**Written exercise**
Write what comes next in the forum thread about a quadratic polynomial with rational coefficients, picking up right after its last sentence.

**Text to read**
○ ○ ○

Results 1 to 5 of 5

Math Help - Rational numbers?

  1. #1
    Newbie
    Joined
    Oct 2010
    Posts
    10

    Rational numbers?

    So yesterday, on math class, I solved a difficult task (a quadratic polynomial). I solved it correctly, but at one point teacher asked me something I couldn't explain. The task says: "The biggest value of the quadratic polynomial is 3/2 and one of his zeros is √3 - 1. Determine the polynomial if it's coefficients are rational numbers!". The first zero was √3 - 1, and I knew the other one had to be -√3 - 1 (I know it had to be it's conjugate). Teacher said that these are NOT complex numbers - so i cant conjugate anything. How can I prove that the rational coefficient [√3 - 1] is equal(?) to the rational coefficient [-√3 - 1]?
    Follow Math Help Forum on Facebook and Google+

  2. #2
    Super Member
    earboth's Avatar
    Joined
    Jan 2006
    From
    Germany
    Posts
    5,807
    Thanks
    116
    Quote Originally Posted by IoNForce View Post
    So yesterday, on math class, I solved a difficult task (a quadratic polynomial). I solved it correctly, but at one point teacher asked me something I couldn't explain. The task says: "The biggest value of the quadratic polynomial is 3/2 and one of his zeros is √3 - 1. Determine the polynomial if it's coefficients are rational numbers!". The first zero was √3 - 1, and I knew the other one had to be -√3 - 1 (I know it had to be it's conjugate). Teacher said that these are NOT complex numbers - so i cant conjugate anything. How can I prove that the rational coefficient [√3 - 1] is equal(?) to the rational coefficient [-√3 - 1]?

○ ○ ○

**Collected data**
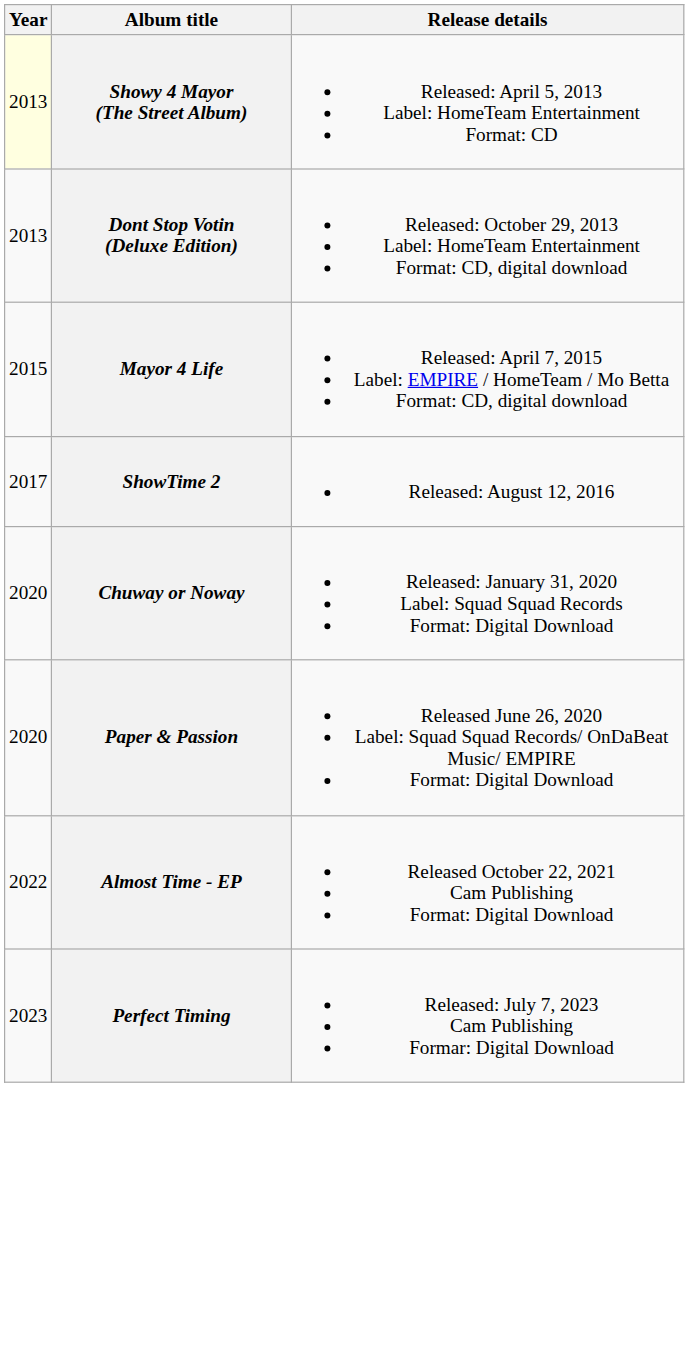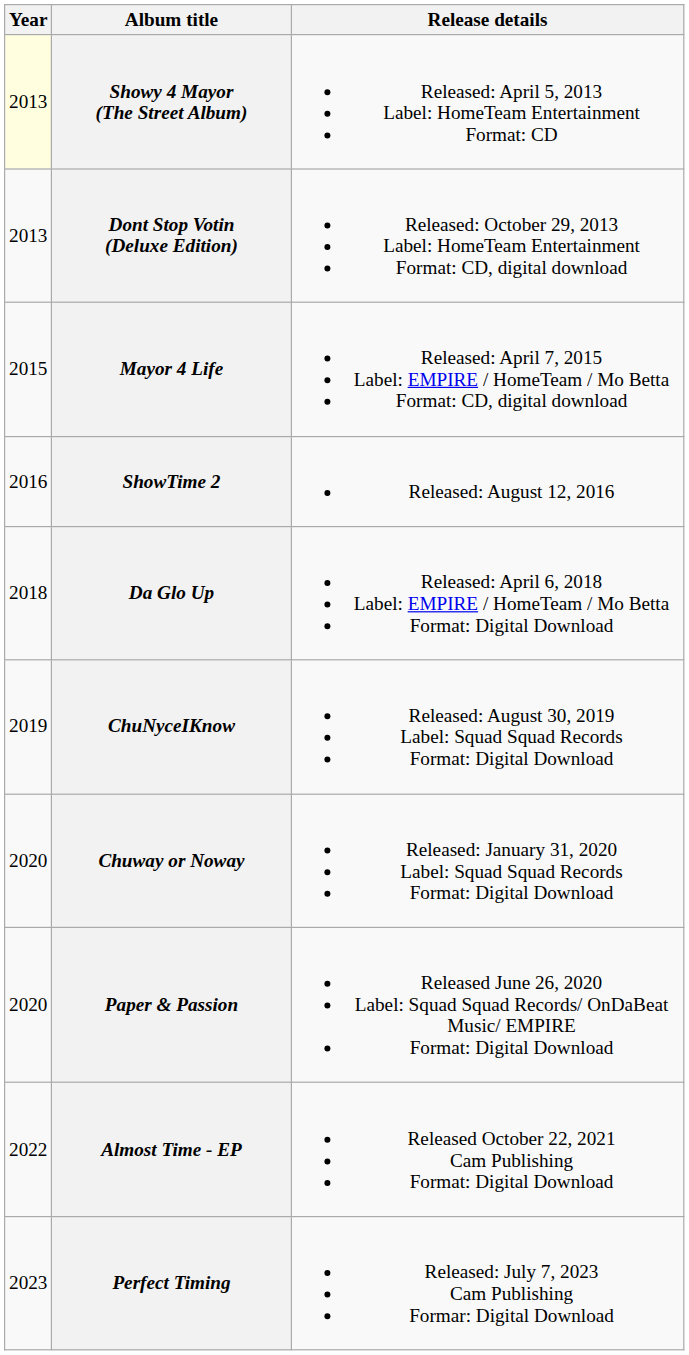ShowTime 2 | Year: 2017 -> 2016
+ row: 2018 | Da Glo Up | Released: April 6, 2018 Label: EMPIRE / HomeTeam / Mo Betta Format: Digital Download
+ row: 2019 | ChuNyceIKnow | Released: August 30, 2019 Label: Squad Squad Records Format: Digital Download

○ ○ ○

**Answer to this problem**
    1. The quadratic equation y = ax^2+bx+c can be rearranged to y = a(x-x_v)^2+y_v where V(x_v, y_v) is the vertex of the corresponding parabola.

    2. For symmetry's reason you know that the mean of the zeros equals x_v. From \sqrt{3}-1 you can get two different possible zeros: \sqrt{3}+1 or -\sqrt{3}-1

    Calculating the mean value you'll get:

    \dfrac{(\sqrt{3}-1)+(\sqrt{3}+1)}2 = \sqrt{3} which is definitely no rational number;
    or
    \dfrac{(\sqrt{3}-1)+(-\sqrt{3}-1)}2 = -1 which is a valid number for x_v according to the text of your question.

    3. The maximum value occurs at the vertex. Therefore you know now:

    y = a(x+1)^2+\frac32

    4. Plug in the value of the known zero and solve for a:

    0=a(\sqrt{3}-1+1)^2+\frac32

    I've got a = -\frac12
    Follow Math Help Forum on Facebook and Google+

  3. #3
    Newbie
    Joined
    Oct 2010
    Posts
    10
    Quote Originally Posted by earboth View Post
    1. The quadratic equation y = ax^2+bx+c can be rearranged to y = a(x-x_v)^2+y_v where V(x_v, y_v) is the vertex of the corresponding parabola.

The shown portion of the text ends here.